Opinion
The spoils of peace
The idea of all the parties working as a team can hardly be the basis of a democratic cultureDeepak Thapa
The fact that we still do not have a full government in place three weeks after Prime Minister KP Oli took over says a lot about the state of Nepal. Granted that Oli was busy celebrating Dashain, and thereafter involved in the intra- and inter-party machinations required to ensure the election of close ally, Bidhya Devi Bhandari, to the high office of the country’s president. But apart from emerging to issue statements such as the meaningless directive to civil servants to work eight hours a day, Oli has been surprisingly quiet since he became prime minister.
The burden of his new responsibility seems to have quietened a man, who, as journalist Yubaraj Ghimire put it, uses ‘adage and rustic wisdom, and an acerbic tongue, to great effect’. As prime minister, Oli seems to have realised that the (im)memorable quips for which he became in equal parts popular and a subject of ridicule, are of little help in running a country as complex as Nepal. If we had expected a more energetic chief executive after the departure of the reticent Sushil Koirala, we have yet to receive any indication that we will not be disappointed.
The Tarai is still smouldering and the half-hearted attempt to end the crisis through dialogue has remained a non-starter. Normal life has become impossible with the acute shortage of fuel and the situation has become so bad that government ministers have even stopped pretending that they are doing anything proactive about it. All Oli and his team seem to be doing is waiting for India to relent, either out of kindness or shame. Not the best way to begin a prime ministerial tenure but that was what the man seemed desperate to get himself into.
The Veep and the Speaker
It is not only Oli who has been going around dispensing largesse. Prachanda managed to get a ranking officer in the erstwhile People’s Liberation Army (and who also happens to be the wife of a trusted lieutenant) elected as Speaker of the Legislature-Parliament. (Perhaps with the new constitution and the adoption of the Westminster system it is time to get rid of this ideological neologism and begin calling our legislative body simply a Parliament.) Another close lieutenant managed to wrangle the post of Vice-President, with, as was reported in the media, Prachanda even threatening to walk out of the governing alliance should his wish be thwarted.
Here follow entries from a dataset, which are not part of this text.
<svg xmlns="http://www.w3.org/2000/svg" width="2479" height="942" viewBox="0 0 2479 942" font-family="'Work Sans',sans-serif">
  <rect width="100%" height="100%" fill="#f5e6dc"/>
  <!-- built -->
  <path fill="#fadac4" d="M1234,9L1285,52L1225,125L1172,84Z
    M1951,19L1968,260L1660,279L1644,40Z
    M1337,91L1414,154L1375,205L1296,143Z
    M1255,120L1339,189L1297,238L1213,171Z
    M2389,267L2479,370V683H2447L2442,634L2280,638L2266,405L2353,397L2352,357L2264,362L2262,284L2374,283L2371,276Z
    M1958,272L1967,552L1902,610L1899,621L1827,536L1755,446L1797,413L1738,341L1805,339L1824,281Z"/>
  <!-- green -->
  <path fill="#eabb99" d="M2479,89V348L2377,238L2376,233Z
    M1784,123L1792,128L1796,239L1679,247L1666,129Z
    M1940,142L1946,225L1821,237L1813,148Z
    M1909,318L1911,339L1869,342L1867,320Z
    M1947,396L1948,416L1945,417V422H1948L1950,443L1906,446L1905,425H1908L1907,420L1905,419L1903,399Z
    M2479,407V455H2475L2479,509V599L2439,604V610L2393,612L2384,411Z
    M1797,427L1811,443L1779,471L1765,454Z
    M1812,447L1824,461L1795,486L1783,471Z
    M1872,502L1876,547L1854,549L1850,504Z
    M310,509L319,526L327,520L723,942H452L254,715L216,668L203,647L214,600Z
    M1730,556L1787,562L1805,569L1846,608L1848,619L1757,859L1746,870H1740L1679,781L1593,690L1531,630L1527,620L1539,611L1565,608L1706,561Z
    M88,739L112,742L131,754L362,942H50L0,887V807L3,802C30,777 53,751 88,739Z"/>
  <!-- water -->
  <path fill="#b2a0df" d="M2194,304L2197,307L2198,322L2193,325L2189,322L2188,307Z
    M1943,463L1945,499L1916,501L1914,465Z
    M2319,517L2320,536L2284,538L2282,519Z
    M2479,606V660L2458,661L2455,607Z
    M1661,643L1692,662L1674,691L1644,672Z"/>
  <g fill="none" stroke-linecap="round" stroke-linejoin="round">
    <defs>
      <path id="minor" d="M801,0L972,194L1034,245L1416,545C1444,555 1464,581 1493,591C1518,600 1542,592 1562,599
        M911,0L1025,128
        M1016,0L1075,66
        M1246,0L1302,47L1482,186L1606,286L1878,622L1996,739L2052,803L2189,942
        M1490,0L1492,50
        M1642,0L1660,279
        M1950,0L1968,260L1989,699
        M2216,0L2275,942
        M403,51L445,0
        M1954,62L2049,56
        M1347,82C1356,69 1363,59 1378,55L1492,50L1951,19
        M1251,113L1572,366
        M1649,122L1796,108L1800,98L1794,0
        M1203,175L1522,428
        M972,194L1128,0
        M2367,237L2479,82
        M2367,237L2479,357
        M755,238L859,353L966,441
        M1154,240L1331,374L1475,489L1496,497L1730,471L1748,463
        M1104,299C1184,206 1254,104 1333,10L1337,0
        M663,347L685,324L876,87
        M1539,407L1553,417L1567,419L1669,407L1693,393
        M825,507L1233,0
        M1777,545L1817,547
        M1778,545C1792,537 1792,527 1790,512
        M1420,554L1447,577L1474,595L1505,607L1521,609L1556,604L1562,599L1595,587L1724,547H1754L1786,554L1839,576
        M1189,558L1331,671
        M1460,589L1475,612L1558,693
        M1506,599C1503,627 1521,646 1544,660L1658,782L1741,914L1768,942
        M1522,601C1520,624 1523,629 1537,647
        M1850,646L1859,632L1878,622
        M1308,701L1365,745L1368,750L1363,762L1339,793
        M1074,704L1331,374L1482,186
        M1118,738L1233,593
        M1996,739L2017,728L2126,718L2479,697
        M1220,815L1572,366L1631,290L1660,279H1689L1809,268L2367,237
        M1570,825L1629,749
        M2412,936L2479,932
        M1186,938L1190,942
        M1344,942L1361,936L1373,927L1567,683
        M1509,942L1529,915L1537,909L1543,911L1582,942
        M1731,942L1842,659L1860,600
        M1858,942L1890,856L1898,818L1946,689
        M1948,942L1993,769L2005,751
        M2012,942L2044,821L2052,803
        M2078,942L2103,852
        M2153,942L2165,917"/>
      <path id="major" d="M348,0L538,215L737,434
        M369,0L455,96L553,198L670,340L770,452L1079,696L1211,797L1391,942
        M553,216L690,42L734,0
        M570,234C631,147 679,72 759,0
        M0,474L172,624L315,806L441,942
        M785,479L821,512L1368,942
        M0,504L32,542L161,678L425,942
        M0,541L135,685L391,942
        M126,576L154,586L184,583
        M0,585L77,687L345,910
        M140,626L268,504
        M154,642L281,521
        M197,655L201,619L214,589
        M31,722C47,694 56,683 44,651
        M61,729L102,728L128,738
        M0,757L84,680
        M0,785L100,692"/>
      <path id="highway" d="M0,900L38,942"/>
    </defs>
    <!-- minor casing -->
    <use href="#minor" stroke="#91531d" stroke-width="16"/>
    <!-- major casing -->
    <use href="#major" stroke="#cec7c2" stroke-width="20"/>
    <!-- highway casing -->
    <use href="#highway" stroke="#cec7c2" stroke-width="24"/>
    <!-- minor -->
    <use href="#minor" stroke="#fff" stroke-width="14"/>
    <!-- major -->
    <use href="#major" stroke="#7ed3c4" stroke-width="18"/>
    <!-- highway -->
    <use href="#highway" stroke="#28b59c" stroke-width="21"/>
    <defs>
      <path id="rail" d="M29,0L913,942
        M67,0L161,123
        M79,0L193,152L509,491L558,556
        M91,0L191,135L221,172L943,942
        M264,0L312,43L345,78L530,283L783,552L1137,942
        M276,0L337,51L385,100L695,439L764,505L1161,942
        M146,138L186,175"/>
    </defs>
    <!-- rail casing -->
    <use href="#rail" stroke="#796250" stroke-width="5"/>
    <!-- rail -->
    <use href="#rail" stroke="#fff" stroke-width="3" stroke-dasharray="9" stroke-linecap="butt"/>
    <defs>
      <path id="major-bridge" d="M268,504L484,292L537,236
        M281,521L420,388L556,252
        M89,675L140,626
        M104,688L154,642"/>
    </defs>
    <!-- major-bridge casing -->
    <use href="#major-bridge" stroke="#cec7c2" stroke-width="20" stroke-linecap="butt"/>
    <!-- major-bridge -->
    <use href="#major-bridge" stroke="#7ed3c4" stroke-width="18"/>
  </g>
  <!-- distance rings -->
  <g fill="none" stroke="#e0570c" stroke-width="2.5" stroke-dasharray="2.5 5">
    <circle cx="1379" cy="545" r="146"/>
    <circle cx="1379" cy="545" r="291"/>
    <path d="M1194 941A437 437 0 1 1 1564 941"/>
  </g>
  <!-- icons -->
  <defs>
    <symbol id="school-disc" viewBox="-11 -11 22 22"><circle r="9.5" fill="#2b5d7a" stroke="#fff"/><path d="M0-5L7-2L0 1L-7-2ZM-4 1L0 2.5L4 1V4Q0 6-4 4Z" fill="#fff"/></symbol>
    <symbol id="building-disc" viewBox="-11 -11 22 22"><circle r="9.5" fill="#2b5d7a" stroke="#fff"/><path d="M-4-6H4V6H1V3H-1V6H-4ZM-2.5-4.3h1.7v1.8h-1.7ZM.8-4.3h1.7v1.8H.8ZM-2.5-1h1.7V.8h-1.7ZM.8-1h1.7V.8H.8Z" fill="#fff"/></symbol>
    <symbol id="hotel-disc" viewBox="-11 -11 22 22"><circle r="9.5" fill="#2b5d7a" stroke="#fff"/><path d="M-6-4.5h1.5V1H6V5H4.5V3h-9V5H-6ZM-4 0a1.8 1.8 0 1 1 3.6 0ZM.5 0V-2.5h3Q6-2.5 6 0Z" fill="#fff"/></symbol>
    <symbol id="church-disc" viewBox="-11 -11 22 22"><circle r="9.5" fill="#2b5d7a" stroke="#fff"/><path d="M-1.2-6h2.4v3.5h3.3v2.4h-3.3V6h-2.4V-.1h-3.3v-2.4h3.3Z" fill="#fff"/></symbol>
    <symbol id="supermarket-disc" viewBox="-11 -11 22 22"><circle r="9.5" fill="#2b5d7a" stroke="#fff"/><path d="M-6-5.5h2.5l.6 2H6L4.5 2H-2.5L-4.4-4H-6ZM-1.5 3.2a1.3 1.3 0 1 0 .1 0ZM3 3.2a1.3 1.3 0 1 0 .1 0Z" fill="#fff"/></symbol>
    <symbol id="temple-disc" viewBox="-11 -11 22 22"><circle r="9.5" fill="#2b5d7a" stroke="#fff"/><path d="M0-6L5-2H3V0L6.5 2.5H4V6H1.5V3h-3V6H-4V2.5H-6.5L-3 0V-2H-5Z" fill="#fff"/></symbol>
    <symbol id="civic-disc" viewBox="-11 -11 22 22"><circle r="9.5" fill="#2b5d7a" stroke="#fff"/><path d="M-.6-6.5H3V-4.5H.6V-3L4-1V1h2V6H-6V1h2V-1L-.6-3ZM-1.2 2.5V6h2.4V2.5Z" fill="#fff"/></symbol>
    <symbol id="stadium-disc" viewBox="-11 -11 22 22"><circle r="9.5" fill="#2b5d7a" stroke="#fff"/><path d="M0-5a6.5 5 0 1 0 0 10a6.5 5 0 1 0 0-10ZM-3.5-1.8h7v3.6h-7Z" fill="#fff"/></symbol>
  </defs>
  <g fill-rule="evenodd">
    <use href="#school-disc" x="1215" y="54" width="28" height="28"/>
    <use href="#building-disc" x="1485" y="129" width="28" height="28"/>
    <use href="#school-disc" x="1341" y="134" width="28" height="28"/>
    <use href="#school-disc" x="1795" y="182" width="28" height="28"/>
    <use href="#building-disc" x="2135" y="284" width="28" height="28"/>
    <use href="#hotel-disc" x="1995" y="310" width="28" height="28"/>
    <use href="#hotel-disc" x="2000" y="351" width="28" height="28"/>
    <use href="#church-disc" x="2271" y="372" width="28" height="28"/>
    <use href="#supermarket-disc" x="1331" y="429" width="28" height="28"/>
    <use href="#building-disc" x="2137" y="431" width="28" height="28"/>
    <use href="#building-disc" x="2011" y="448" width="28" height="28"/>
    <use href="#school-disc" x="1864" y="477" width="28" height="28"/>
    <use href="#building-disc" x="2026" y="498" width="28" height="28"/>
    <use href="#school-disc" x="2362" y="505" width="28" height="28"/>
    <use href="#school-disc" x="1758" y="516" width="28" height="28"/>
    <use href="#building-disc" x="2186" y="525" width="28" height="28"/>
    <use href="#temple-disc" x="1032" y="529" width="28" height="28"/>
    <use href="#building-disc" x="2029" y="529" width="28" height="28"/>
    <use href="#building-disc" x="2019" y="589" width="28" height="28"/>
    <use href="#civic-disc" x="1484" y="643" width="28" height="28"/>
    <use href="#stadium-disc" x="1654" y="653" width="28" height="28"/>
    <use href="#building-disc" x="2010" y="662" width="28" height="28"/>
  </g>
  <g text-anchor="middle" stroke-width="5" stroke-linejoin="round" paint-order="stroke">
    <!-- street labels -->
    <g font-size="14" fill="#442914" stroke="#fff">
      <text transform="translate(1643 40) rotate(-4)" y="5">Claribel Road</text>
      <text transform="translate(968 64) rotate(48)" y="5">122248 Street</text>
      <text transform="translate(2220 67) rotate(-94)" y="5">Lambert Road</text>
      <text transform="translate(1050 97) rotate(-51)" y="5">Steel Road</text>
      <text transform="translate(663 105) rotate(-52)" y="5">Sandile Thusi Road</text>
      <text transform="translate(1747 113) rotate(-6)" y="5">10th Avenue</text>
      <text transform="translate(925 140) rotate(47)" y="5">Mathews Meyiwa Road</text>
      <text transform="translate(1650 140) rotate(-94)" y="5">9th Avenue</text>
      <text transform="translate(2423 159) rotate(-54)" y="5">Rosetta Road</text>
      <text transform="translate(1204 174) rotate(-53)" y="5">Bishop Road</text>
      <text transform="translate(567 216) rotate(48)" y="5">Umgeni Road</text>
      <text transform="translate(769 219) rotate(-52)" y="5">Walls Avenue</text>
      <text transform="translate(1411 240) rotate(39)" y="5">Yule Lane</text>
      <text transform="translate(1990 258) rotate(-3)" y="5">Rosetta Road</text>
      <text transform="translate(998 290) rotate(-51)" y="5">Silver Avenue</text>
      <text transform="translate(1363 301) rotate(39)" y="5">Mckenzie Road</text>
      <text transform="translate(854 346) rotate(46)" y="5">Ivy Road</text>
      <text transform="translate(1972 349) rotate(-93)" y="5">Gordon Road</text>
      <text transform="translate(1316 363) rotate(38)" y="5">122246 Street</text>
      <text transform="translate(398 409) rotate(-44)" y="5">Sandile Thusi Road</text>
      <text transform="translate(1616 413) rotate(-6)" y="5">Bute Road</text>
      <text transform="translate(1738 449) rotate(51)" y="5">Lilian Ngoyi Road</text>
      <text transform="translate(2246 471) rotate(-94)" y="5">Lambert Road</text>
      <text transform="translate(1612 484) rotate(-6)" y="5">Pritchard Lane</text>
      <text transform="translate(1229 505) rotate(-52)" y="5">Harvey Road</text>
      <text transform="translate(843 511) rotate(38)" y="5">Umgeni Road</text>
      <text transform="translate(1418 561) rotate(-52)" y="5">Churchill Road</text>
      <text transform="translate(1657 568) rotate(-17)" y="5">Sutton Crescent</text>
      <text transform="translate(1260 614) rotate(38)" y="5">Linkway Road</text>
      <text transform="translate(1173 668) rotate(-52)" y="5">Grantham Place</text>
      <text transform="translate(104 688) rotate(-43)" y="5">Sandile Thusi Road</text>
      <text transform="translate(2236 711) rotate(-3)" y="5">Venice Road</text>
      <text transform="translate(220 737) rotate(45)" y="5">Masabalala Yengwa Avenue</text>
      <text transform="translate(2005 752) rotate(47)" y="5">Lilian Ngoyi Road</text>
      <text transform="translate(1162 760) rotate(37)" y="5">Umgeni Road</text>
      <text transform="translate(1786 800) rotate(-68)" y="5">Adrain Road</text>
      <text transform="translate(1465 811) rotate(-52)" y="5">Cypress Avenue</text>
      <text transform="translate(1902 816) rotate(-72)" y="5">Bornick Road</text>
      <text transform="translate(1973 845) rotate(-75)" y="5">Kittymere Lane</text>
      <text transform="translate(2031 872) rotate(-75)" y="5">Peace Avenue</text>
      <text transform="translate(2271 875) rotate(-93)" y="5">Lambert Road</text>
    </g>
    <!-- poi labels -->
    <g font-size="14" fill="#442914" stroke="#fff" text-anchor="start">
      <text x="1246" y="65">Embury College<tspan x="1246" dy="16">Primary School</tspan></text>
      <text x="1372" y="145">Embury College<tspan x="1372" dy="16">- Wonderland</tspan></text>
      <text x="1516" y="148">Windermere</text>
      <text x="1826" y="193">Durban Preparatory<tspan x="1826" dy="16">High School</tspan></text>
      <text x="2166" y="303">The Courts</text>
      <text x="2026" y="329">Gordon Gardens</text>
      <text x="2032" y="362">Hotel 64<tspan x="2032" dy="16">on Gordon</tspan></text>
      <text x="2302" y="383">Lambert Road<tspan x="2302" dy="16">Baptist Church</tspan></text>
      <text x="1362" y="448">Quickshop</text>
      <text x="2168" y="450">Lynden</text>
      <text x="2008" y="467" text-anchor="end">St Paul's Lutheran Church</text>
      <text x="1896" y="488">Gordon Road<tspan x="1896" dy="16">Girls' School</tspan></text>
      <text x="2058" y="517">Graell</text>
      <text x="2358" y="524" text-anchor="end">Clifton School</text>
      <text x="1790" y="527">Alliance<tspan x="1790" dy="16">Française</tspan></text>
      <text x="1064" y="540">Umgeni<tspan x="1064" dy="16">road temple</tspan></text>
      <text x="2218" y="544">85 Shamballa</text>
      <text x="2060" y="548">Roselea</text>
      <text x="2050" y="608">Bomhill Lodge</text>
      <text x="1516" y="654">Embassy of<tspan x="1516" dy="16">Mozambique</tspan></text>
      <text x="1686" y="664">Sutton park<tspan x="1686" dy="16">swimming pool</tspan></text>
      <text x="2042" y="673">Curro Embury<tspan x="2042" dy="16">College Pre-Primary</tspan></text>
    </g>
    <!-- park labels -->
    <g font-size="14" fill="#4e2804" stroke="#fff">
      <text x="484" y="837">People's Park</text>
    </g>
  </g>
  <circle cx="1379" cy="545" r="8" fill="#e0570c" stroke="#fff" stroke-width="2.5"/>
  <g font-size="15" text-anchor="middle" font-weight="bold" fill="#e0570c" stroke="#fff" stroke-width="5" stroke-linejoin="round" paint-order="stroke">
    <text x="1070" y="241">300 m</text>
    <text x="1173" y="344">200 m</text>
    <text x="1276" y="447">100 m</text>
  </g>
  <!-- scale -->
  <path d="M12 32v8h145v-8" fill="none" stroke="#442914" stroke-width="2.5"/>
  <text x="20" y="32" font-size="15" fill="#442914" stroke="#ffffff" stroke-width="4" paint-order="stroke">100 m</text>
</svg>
When Onsari Gharti Magar and Nanda Kishore/Bahadur Pun attacked the police station in Holeri to initiate the ‘People’s War’ back on the 13th of February 1996,
little would they have dreamt of one day occupying such august positions. After
all, they were no more than foot soldiers in an insurgency that had been planned
by leaders who certainly were not going to muck about in the battlefield.
By sheer virtue of their commitment and military exploits, they rose through the ranks to carve a place for themselves in the party and could no longer be ignored.
Be that as it may, given that Gharti Magar and Pun are both from Rolpa and also belong to the same ethnicity their elevation into posts of such prominence does not feel quite all right though. Now that we have formally instituted the federal system which, by definition, would call for adequate representation of the different provinces, and also considering the amount of debate and discussion we have had over the issue of inclusion—with the Maoists themselves a strong proponent of both—this choice was somewhat unfortunate.
The least we can say of Prachanda is that he has made an attempt to repay the huge debt he owes the fighters who propelled him to such prominence. Better for them as well as the thousands others would have been to ‘fulfil the dreams of the martyrs’, as the Maoists used to be so fond of declaring. But that takes us into a terrain Prachanda proved himself quite incapable of navigating.
The supreme authority
As someone alliterated, we now have a government consisting of the Ma-Le, the Mashal-e and the Mandal-e in reference to the Panchayat-era antecedents of the
three main coalition partners in the government. Even for a country that has seen all manners of permutations and combinations in government formation, this is a first. With such a variance in pedigree and orientation, it will be interesting to see what kind of common minimum programme it comes up with beyond the trite banalities about the need to root out corruption, provide good governance, etc, etc.
Equally interesting to see is how the ‘high-level political coordination committee’, chaired by none other than Prachanda himself, will function. For it forces co-existence among the many disparate political forces standing behind the current government which could easily make it non-functional and even more so if the plan is to bring in other parties as well into its fold. We have seen that experiment at the local level with the ill-fated all-party mechanisms. To resurrect a model that has failed so dismally and to attempt to try it out at the national level makes one wonder if our leaders never learn from past experience.
Ours is a parliamentary system after all and one of the hallmarks of such a polity is a loyal opposition—one that does not undercut the political system just because it is no longer in power but also does its best to alert the citizenry about any shortcomings of the government. The idea of all the parties working as a team, without any in the watchdog function, can hardly be the basis for the institution of democratic culture. Perhaps because it is a concept they have had to learn and adapt to, the government led by those who started out as Ma-Le, Mashal-e and Mandal-e find nothing amiss in such an arrangement.